Am Morgen hatten schon die Finanzstaatssekretäre telefonisch über Spanien beraten. In Brüssel bereitet man sich seit Tagen auf den Hilferuf vor. Dem Vernehmen nach wurde bereits über Konditionen verhandelt, die Spanien im Gegenzug für Finanzhilfen für seine Banken erfüllen muss.
Brauchen die Banken noch 40 Milliarden Euro mehr?
Nach Einschätzung des Internationalen Währungsfonds (IWF) brauchen die spanischen Banken mindestens 40 Milliarden Euro zusätzliches Kapital. Dieser Finanzbedarf ergebe sich aus einem Stresstest der Institute des Landes.
Der IWF machte zugleich deutlich, dass der errechnete Wert nur die Untergrenze markiere. Denn er enthalte noch nicht den empfohlenen zusätzlichen Puffer zur Absicherung fauler Kredite und für eine mögliche Umstrukturierung. Eine IWF-Vertreterin machte deutlich, dass das eineinhalb bis zweifache des errechneten Bedarfs häufig notwendig sei, um Geldhäuser krisenfest zu machen. Einschließlich des empfohlenen Puffers könnte sich der Bedarf des spanischen Bankensektors damit auf bis zu 80 Milliarden Euro summieren.
Es sei besser, den Finanzbedarf zu über- statt zu unterschätzen, sagte die stellvertretende IWF-Direktorin Ceyla Pazarbasioglu. In dem von ihr mitverfassten Bericht hieß es, die meisten großen Banken in Spanien seien belastbar, sie würden jedoch durch die schwächeren Banken in Mitleidenschaft gezogen.
Wenn nicht heute, dann irgendwann im Juni?
Spaniens stellvertretende spanische Ministerpräsidentin Soraya Saenz de Santamaria hatte gestern erklärt, das Land könne noch in diesem Monat über einen Antrag auf europäische Finanzhilfen entscheiden. Dies werde jedoch erst geschehen, wenn der IWF und die zwei beauftragten Beratungsfirmen ihre Berichte zur Lage der Geldhäuser vorgelegt hätten.

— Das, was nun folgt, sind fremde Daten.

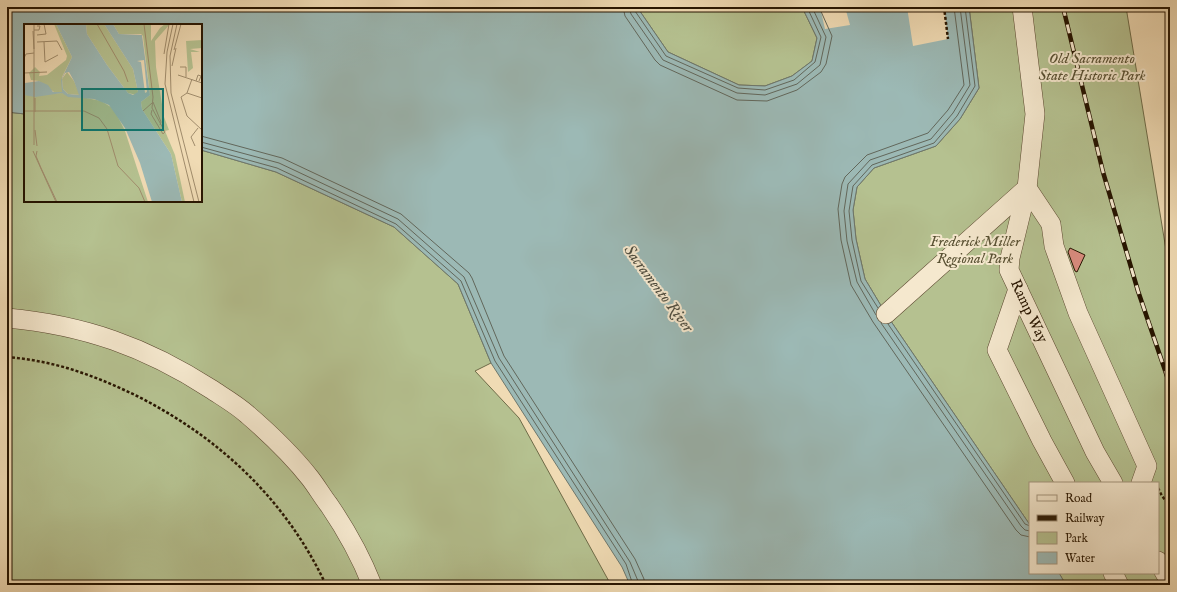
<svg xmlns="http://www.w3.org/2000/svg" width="1177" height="592" viewBox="0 0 1177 592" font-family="'IM FELL English',serif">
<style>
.green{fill:#b5c190;stroke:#6e6b48}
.water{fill:#9cb9b5;stroke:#6d776d}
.pier{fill:#f0dbb4}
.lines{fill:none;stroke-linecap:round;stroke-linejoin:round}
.shore{stroke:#62675b;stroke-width:1}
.building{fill:#d78a7c;stroke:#271501}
.minor-casing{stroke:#59462e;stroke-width:20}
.path{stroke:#271501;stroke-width:2.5;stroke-dasharray:3 2;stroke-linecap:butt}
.minor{stroke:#f5e8ce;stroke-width:19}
.rail-casing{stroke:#271501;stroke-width:4.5}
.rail{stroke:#f5e8ce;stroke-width:3;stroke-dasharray:9;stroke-linecap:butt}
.labels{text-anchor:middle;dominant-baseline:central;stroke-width:4;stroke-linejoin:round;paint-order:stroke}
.park-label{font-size:15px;font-style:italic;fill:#595133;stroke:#f5e8ce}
.street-label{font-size:15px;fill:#271501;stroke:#f5e8ce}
.water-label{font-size:16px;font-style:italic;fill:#504e40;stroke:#f5e8ce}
.inset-road{fill:none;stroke:#a08c6c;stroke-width:1}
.view{fill:#0f766e;fill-opacity:0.15;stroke:#0f766e;stroke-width:2}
.inset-edge{fill:none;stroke:#271501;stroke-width:2}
</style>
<rect width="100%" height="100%" fill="#f0dbb4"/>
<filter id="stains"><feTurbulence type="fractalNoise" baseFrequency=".005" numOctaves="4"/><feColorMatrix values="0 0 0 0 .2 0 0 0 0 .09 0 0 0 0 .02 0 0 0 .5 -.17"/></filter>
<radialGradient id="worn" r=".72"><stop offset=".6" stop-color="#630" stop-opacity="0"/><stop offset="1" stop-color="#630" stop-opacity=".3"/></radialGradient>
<g class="green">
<path d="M 637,7 L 802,7 L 817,38 L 812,61 L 792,76 L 765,86 L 739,85 L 668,52 Z"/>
<path d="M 969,7 L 1126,7 L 1170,274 L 1170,585 L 1066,585 L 1059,573 L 1158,573 L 1158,483 L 1030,483 L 1030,525 L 886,314 L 865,279 L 856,239 L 853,210 L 857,187 L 874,168 L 936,146 L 960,119 L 979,88 Z"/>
<path d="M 7,112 L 25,114 L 25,201 L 201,201 L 201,150 L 276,172 L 394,227 L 458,284 L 491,363 L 475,371 L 519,418 L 611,585 L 7,585 Z"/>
</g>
<path class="water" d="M 7,7 L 637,7 L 668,52 L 739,85 L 765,86 L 792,76 L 812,61 L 817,38 L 802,7 L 969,7 L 979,88 L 960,119 L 936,146 L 874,168 L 857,187 L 853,210 L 856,239 L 865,279 L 886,314 L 1030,525 L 1030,573 L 1059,573 L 1066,585 L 630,585 L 622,567 L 491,363 L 458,284 L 394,227 L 276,172 L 201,150 L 201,25 L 25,25 L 25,114 L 7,112 Z"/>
<g class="pier">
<path d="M 820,7 L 845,7 L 850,25 L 825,29 Z"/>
<path d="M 907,7 L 944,7 L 948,39 L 913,46 Z"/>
</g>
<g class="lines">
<g class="shore">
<path d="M 623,7 L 625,16 L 655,60 L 660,65 L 737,100 L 767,101 L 797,90 L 821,72 L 826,64 L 832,36 L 819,7"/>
<path d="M 629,7 L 631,14 L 663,60 L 737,93 L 765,95 L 797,84 L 820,65 L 826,37 L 812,7"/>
<path d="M 634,7 L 635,11 L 666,56 L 738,88 L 765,90 L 794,80 L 815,62 L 821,37 L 807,7"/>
<path d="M 954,7 L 964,85 L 948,110 L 928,133 L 867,155 L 845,177 L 842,184 L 838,209 L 841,240 L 851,285 L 873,322 L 1016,530 L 1021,535 L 1030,537"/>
<path d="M 201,136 L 282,158 L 401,214 L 469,273 L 472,278 L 504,356 L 635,559 L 644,579 L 644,585"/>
<path d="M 201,142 L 279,163 L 398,219 L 464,277 L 499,358 L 630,562 L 638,581 L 638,585"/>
<path d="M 201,147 L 277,168 L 396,224 L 461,281 L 495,361 L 626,564 L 633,585"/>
<path d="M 878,308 L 861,281 L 852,240 L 849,211 L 853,186 L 872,165 L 934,143 L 957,116 L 975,86 L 965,7"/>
<path d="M 876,315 L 857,282 L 847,241 L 844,211 L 848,184 L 870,160 L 931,139 L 953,113 L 970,85 L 960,7"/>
<path d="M 881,323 L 1021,526 L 1025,530 L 1030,531"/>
<path d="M 888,324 L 1025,524 L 1030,526"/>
</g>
</g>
<path class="building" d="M 1070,248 L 1085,255 L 1077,272 L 1075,271 L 1068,252 Z"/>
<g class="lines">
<defs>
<g id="minor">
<path d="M 1022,7 L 1035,114 L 1027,188 L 1010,258 L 1009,270 L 1095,452 L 1113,483"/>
<path d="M 1027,188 L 1051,224 L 1054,246 L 1078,313 L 1147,466 L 1141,483"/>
<path d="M 1018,289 L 997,350 L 1042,441 L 1065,483"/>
<path d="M 886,314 L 1027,188"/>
<path d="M 7,318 C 84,325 146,347 211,389 C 223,397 237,405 248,415 C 270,434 292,455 310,478 C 317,487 322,496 329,505 C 346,530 361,557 372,585"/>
<path d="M 1158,561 L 1170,582"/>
<path d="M 1113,573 L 1119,585"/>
</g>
</defs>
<use href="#minor" class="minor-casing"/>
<g class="path">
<path d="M 827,7 L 827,10"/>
<path d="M 944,7 L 948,39"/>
<path d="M 7,357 C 17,358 27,359 37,361 C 72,367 106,381 137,396 C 220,438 286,500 326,585"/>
<path d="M 1158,488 L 1162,496 L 1170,506"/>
</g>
<use href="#minor" class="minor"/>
<defs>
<path id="rail" d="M 1063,7 L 1103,172 L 1138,291 L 1170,385"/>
</defs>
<use href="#rail" class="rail-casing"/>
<use href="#rail" class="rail"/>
</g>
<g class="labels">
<g class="park-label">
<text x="1092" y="58">Old Sacramento<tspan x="1092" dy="17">State Historic Park</tspan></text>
<text x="975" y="241">Frederick Miller<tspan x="975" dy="17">Regional Park</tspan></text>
</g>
<g class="street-label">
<text transform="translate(1029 311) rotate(65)">Ramp Way</text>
</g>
<g class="water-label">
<text transform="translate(658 289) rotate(53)">Sacramento River</text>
</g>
</g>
<g transform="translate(24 24)">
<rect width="178" height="178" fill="#f0dbb4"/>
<path d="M 30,0 L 32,0 L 48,33 L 38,53 L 38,68 L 35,69 L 30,68 L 15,57 L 7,56 L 5,49 L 11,43 L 16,48 L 15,52 L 23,51 L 42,36 L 43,32 ZM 62,0 L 80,0 L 109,45 L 114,68 L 113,71 L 104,69 L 83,41 L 63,10 ZM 89,0 L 127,0 L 127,17 L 136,4 L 141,0 L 146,0 L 131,17 L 132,43 L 140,93 L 145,106 L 141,107 L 151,131 L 161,178 L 158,178 L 147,130 L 118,85 L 117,78 L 126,71 L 119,12 L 117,10 L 95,10 ZM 178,16 L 178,24 L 166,25 L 176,28 L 167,28 L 169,44 L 164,48 L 162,17 ZM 43,48 L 50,57 L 56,71 L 44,70 L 39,65 L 38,55 ZM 38,69 L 77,77 L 90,85 L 101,107 L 124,178 L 0,178 L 0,71 Z" fill="#b5c190"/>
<path d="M 32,0 L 62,0 L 63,10 L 83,41 L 104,69 L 109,71 L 114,68 L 109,45 L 80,0 L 89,0 L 95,10 L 118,11 L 126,71 L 117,78 L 118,85 L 147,130 L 158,178 L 128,178 L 116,139 L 101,104 L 85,81 L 70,75 L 44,73 L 38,69 L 11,73 L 0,71 L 1,59 L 15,57 L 24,61 L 29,68 L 38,68 L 37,56 L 48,33 ZM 45,48 L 50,57 L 55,71 L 44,70 L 39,65 L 38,55 L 41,49 Z" fill="#9cb9b5" fill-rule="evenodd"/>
<path d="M 120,36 L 123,68 L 121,69 L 117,38 L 113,37 Z" fill="#f0dbb4"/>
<path class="inset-road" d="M 10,0 L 10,121M 73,0 L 100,47 L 104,58M 120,0 L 129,73 L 128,84 L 141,108 L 139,110M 149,0 L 143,28 L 141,60 L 170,178M 153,0 L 146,32 L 147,69 L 175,178M 10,6 L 15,6 L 16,2 L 13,2M 9,7 L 10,25M 13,11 L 22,10 L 20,0M 13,18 L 33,17 L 38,26M 20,18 L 21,38 L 34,31M 150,26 L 157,0M 140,30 L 145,0M 0,34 L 2,30 L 10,29M 148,42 L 152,24M 156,43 L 162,43 L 162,53M 0,49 L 23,48M 154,51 L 178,59M 172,57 L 174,51 L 177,52 L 175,57M 163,69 L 168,55M 11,74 L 11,88M 178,74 L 163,69 L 157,73 L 163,92 L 178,106M 129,78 L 137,98 L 136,101M 128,86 L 127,90 L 139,110M 0,87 L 60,87 L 75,94 L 83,105 L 94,142 L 115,164 L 121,178M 119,87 L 128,79M 11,106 L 13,122M 171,122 L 167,113 L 174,104M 9,127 L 32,178M 13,127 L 12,132 L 17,144 L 33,178"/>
<path class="view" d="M 58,65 L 139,65 L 139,106 L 58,106 Z"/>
<rect width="178" height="178" class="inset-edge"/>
</g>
<rect width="1177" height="592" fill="none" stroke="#f0dbb4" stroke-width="24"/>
<rect x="8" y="8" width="1161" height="576" fill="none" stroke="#271501" stroke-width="2"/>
<rect x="12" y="12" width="1153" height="568" fill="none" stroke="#271501"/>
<rect x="1029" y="482" width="130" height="92" fill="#f5e8ce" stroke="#a3947c"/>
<rect x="1037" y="495" width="20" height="6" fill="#f5e8ce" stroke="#a3947c"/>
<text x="1065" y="502" font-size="12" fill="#271501">Road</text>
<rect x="1037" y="515" width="20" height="6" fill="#271501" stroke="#a3947c"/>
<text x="1065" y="522" font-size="12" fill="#271501">Railway</text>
<rect x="1037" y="532" width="20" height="12" fill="#b5c190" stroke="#a3947c"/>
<text x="1065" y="542" font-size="12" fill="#271501">Park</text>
<rect x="1037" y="552" width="20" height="12" fill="#9cb9b5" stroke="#a3947c"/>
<text x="1065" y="562" font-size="12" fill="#271501">Water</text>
<rect width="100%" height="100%" filter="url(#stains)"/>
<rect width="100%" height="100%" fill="url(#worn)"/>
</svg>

Nach der Veröffentlichung der IWF-Berechnungen rückt die Entscheidung nun näher. Die Berichte der Beratungsunternehmen werden innerhalb der nächsten zwei Wochen erwartet.

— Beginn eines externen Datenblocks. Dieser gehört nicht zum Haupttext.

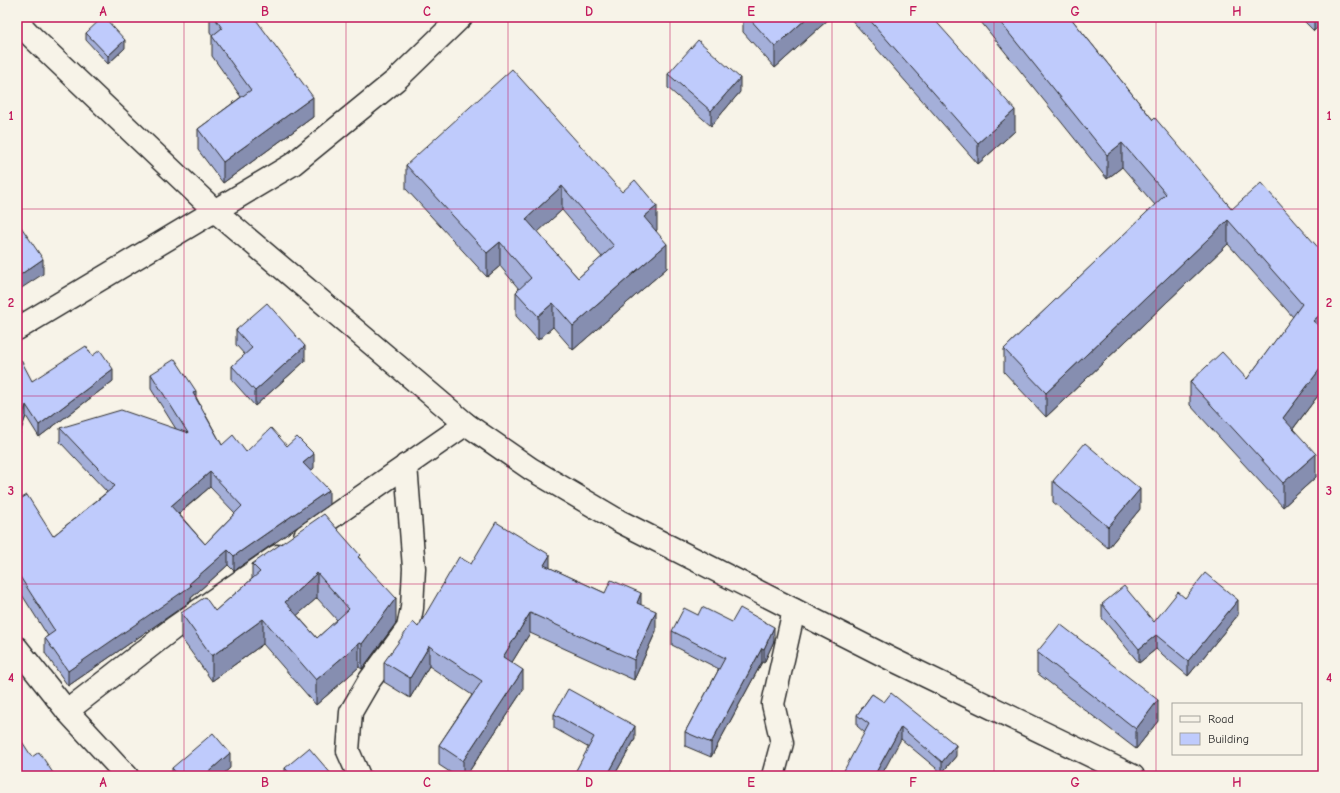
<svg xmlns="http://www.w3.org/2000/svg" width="1340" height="793" viewBox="0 0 1340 793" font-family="'Comic Neue',sans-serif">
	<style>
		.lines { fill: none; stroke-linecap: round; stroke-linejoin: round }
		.minor-casing { stroke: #2b2b2b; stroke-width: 25 }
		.minor { stroke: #f7f3e8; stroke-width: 22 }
		.wall { fill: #a4afd9; stroke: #2b2b2b; fill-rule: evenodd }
		.shaded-wall { fill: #868eb0; stroke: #2b2b2b }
		.building { fill: #bfcbfc; stroke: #2b2b2b; fill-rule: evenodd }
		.grid { fill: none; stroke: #c2185b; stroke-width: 1; stroke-opacity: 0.55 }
		.neatline { fill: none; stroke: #c2185b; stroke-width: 1.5 }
		.grid-label { font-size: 13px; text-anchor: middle; font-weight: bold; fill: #c2185b }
	</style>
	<rect width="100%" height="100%" fill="#f7f3e8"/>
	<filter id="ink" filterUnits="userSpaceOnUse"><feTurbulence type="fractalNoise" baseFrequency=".025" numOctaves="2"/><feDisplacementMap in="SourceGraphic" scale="8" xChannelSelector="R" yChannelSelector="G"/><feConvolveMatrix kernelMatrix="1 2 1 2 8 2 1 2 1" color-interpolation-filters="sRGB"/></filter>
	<g filter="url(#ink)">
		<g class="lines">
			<g class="minor-casing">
				<g id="minor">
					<path d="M17,21L32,37L215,211L466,424L531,469L619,521L891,659L1133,776"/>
					<path d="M17,329L293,164L396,80L461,17"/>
					<path d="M305,536L466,424"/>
					<path d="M17,648L67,711L127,776"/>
					<path d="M67,711L175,627L277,556"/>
					<path d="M359,776L348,751L351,712L369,681L408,628L412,608L414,568L406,465"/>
					<path d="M773,776L782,743L773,704L794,610"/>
				</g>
			</g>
			<use href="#minor" class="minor"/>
		</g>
		<g class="wall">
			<path d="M210,17H254L313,117L223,183L198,150V129L241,97L212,56V35L210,32Z"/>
			<path d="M743,17H831L775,68L743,32Z"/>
			<path d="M849,17H932L1015,131L978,164Z"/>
			<path d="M977,17H1070L1153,120L1232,209L1323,253V389L1293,429L1316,477L1283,507L1190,405V382L1247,379L1293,317L1228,244L1046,417L1004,372V349L1155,205L1122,167L1107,179Z"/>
			<path d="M1300,17H1323V22L1314,31Z"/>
			<path d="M86,33L125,48L108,64L86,40Z"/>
			<path d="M668,74L740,92L711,126L668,88Z"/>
			<path d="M406,165L622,192L657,230L656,231L667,268L573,350L553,327L538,340L516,316V292L519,289L500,266L487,277L406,189ZM562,210L602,257L578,278L537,232Z"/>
			<path d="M236,330L305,361L255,406L232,380V366L245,355L236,345Z"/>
			<path d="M92,356L113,381L39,437L26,416L17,441V362L32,381Z"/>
			<path d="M151,374L196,397L222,445L246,452L287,446L314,468L311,471L329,505L234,571L228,565L191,598V601L68,686L45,653V638L48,636L17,587V501L53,536L107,492L60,442V428L176,429L151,389ZM210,487L235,513L205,544L179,514Z"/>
			<path d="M1053,481L1140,509L1108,548L1053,502Z"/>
			<path d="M360,558L396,623L362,669L359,667L316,705L263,644L212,681L181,638V613L215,611L252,579V564ZM317,598L337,620L317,638L297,615Z"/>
			<path d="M471,564L550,568L605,593L641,605L656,631L634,680L530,633L512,662L523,690L466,776H456L439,765V745L472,695L429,666L410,698L384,682V662L418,627Z"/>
			<path d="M1185,598L1238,615L1188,676L1156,649L1139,663L1102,618V604L1154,622Z"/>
			<path d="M732,622L774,641L764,663L762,662L711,757L685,746V732L719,669L672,645V631Z"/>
			<path d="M1037,652L1158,721L1136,749L1037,673Z"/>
			<path d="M872,694L956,756L942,773L901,739L865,733L857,726V715Z"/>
			<path d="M554,714L635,739L614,776H573L589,748L554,728Z"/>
			<path d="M172,768H230L221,776H172Z"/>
			<path d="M285,768L333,776H285Z"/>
		</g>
		<g class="shaded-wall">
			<path d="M808,17H831L775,68V47Z"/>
			<path d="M1314,17H1323V22L1314,31Z"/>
			<path d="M125,40V48L108,64V56Z"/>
			<path d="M740,78V92L711,126V111Z"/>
			<path d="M313,97V117L223,183V162Z"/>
			<path d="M1015,110V131L978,164V143Z"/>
			<path d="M1122,143V167L1107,179V155Z"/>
			<path d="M562,186V210L526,243V219Z"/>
			<path d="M657,206V230L644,241V217Z"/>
			<path d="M1228,220V244L1046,417V393Z"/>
			<path d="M500,242V266L487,277V253Z"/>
			<path d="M667,244V268L573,350V326Z"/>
			<path d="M43,259V274L17,291V277Z"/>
			<path d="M553,303V327L538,340V316Z"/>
			<path d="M1323,312V336L1313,321Z"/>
			<path d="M305,346V361L255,406V391Z"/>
			<path d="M1323,365V389L1283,442V418Z"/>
			<path d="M113,369V381L39,437V425Z"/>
			<path d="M196,391V406L193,393Z"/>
			<path d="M26,405V416L17,441V430Z"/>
			<path d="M314,454V468L303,478V463Z"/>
			<path d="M1316,454V477L1283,507V483Z"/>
			<path d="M210,472V487L171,520V506Z"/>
			<path d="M1140,489V509L1108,548V527Z"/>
			<path d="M329,490V505L234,571V556Z"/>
			<path d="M228,550V565L191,598V601L68,686V671L189,584Z"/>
			<path d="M550,555V575L544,565Z"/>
			<path d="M317,573V598L285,626V602Z"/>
			<path d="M641,593V614L637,603Z"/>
			<path d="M396,598V623L362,669V644Z"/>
			<path d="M1238,600V615L1188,676V661Z"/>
			<path d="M656,611V631L634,680V660Z"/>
			<path d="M530,613V633L503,677V657Z"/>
			<path d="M263,619V644L212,681V656Z"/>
			<path d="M774,627V641L764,663V649Z"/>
			<path d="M1156,635V649L1139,663V649Z"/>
			<path d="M359,643V667L316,705V680Z"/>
			<path d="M429,646V666L410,698V678Z"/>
			<path d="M762,648V662L711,757V743Z"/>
			<path d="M523,670V690L466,776H463V761Z"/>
			<path d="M1158,700V721L1136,749V729Z"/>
			<path d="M635,726V739L614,776H607Z"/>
			<path d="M901,727V739L881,776H874Z"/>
			<path d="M956,745V756L942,773V762Z"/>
			<path d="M230,753V768L221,776H204Z"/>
		</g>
		<g class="building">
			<path d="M103,17H104L125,40L108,56L86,33Z"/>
			<path d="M214,17H254L313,97L223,162L198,129L251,90L212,36L222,28Z"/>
			<path d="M748,17H808L775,47Z"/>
			<path d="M867,17H932L1015,110L978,143Z"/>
			<path d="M996,17H1070L1153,120L1155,118L1232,209L1261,183L1323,253V312L1313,321L1323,329V365L1283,418L1316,454L1283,483L1190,382L1222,352L1247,379L1302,304L1228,220L1046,393L1004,349L1166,194L1122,143L1107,155Z"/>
			<path d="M698,40L740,78L711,111L668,74Z"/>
			<path d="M512,69L622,192L635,180L657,206L644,217L667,244L573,326L553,303L538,316L516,292L531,278L500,242L487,253L406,165ZM562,186L614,246L578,278L526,219Z"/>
			<path d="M17,221L43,259L17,277Z"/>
			<path d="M267,303L305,346L255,391L232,366L252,348L236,330Z"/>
			<path d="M86,346L92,356L100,350L113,369L39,425L26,405L17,430V362L21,360L32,381Z"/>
			<path d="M175,359L196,391L193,393L222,445L233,435L246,452L271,428L287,446L297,437L314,454L303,463L329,490L234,556L228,550L189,584L191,586L68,671L45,638L55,631L17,572V501L27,495L53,536L115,486L60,428L121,410L188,433L151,374ZM210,472L242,506L205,544L171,506Z"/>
			<path d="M1085,443L1140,489L1108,527L1053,481Z"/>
			<path d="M324,514L360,555L358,557L396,598L362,644L359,643L316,680L263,619L212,656L181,613L205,597L215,611L260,572L252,564ZM317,573L349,609L317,638L285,602Z"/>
			<path d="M496,522L550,555L544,565L605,593L611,580L641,593L637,603L656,611L634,660L530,613L503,657L523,670L463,761L439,745L482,681L429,646L410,678L384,662L413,622L418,627L459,557L471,564Z"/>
			<path d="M1205,573L1238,600L1188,661L1156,635L1139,649L1102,604L1124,586L1154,622L1178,592L1185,598Z"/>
			<path d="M702,607L732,622L740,608L774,627L764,649L762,648L711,743L685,732L725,658L672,631L684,608L698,615Z"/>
			<path d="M1060,624L1158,700L1136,729L1037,652Z"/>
			<path d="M568,689L635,726L607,776H573L594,737L554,714Z"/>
			<path d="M891,693L956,745L942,762L901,727L874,776H841L869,724L857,715L872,694L884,702Z"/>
			<path d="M213,733L230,753L204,776H179L172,768Z"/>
			<path d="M17,734L32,757L39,752L55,776H17Z"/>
			<path d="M309,748L333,776H292L285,768Z"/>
			<path d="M726,773L731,776H725Z"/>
		</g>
	</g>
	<path class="grid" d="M184,17V776M346,17V776M508,17V776M670,17V776M832,17V776M994,17V776M1156,17V776M17,209H1323M17,396H1323M17,584H1323"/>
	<rect width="1340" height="793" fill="none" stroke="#f7f3e8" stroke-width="44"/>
	<rect x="1172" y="703" width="130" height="52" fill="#f7f3e8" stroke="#a5a39c"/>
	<rect x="1180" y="716" width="20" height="6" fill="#f7f3e8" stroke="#a5a39c"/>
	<text x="1208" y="723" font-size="12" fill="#2b2b2b">Road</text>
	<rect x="1180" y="733" width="20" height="12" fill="#bfcbfc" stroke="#a5a39c"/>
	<text x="1208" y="743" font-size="12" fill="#2b2b2b">Building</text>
	<rect x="22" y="22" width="1296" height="749" class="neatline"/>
	<g class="grid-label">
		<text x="103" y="16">A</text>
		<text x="265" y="16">B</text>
		<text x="427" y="16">C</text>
		<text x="589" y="16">D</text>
		<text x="751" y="16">E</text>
		<text x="913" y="16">F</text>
		<text x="1075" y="16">G</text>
		<text x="1237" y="16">H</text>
		<text x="11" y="120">1</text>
		<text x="1329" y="120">1</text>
		<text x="11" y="307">2</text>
		<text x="1329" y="307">2</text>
		<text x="11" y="495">3</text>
		<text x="1329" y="495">3</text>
		<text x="11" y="682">4</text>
		<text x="1329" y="682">4</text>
		<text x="103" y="787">A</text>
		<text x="265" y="787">B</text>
		<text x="427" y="787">C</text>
		<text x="589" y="787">D</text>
		<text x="751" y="787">E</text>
		<text x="913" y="787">F</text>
		<text x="1075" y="787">G</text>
		<text x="1237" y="787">H</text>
	</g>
</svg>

Schäuble: "Es liegt an Spanien"
Bundesfinanzminister Wolfgang Schäuble verwies in der "Rheinischen Post" darauf, dass sich ein Teil des zusätzlichen Kapitalbedarfs der Geldhäuser dadurch ergebe, dass Spanien die Eigenkapitalregeln für die Banken verschärft habe, um sie in der Krise besser zu wappnen. Nach Ermittlung des Kapitalbedarfs müsse die Regierung in Madrid entscheiden, ob sie sich das benötigte Geld am Kapitalmarkt leihen oder die EFSF-Hilfen nutzen wolle. "Es liegt an Spanien zu entscheiden, was richtig ist", betonte er.
Bundeswirtschaftsminister Philipp Rösler ermunterte Spanien, die Unterstützung des Euro-Rettungsschirms in Anspruch zu nehmen. "Wenn Spanien bei der Bankenstabilisierung Hilfe benötigt, sollte es diese zügig bei der EFSF beantragen - das Instrumentarium dazu ist da", sagte er der "Rheinischen Post".
Lagarde fordert mehr gemeinsame Haftung
IWF-Chefin Christine Lagarde rief unterdessen die Europäer dazu auf, gemeinsam für ihre Verbindlichkeiten einzustehen. "Ohne mehr gemeinsame Haftung in der Eurozone geht es nicht", sagte sie der "Süddeutschen Zeitung". Dabei gebe es viele Wege. Neben dem Vorschlag gemeinsamer Staatsanleihen, sogenannter Eurobonds, verwies sie insbesondere auf die Idee eines Schuldentilgungspakts.